## Goal of the exercise
Can you transcribe every line of text in the material below exactly, leaving the pictures out of your answer?

## Recorded data
※

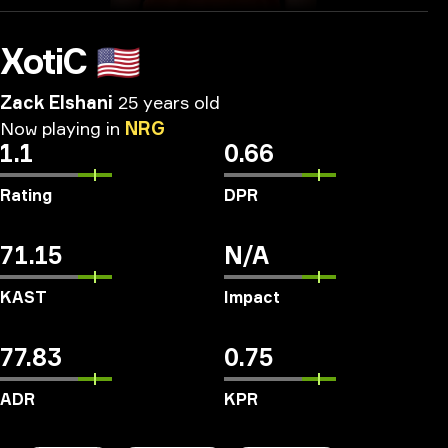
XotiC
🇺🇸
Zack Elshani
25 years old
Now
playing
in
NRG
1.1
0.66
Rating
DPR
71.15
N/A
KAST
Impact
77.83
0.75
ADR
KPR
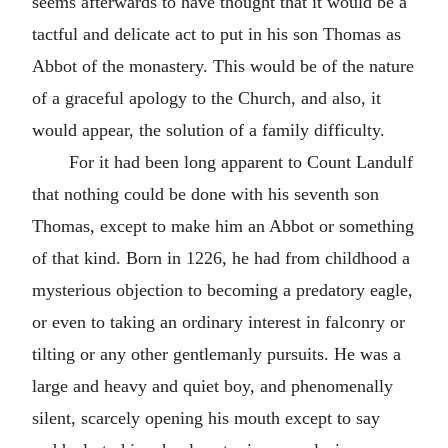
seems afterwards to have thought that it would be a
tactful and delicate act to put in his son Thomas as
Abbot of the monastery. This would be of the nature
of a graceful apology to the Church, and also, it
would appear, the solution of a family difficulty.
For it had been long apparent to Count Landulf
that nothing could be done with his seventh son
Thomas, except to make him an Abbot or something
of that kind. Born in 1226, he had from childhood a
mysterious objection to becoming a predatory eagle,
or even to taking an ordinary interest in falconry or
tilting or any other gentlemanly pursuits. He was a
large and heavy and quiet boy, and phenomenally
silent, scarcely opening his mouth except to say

※

## Output of the exercise
XotiC
🇺🇸
Zack Elshani
25 years old
Now
playing
in
NRG
1.1
0.66
Rating
DPR
71.15
N/A
KAST
Impact
77.83
0.75
ADR
KPR
seems afterwards to have thought that it would be a
tactful and delicate act to put in his son Thomas as
Abbot of the monastery. This would be of the nature
of a graceful apology to the Church, and also, it
would appear, the solution of a family difficulty.
For it had been long apparent to Count Landulf
that nothing could be done with his seventh son
Thomas, except to make him an Abbot or something
of that kind. Born in 1226, he had from childhood a
mysterious objection to becoming a predatory eagle,
or even to taking an ordinary interest in falconry or
tilting or any other gentlemanly pursuits. He was a
large and heavy and quiet boy, and phenomenally
silent, scarcely opening his mouth except to say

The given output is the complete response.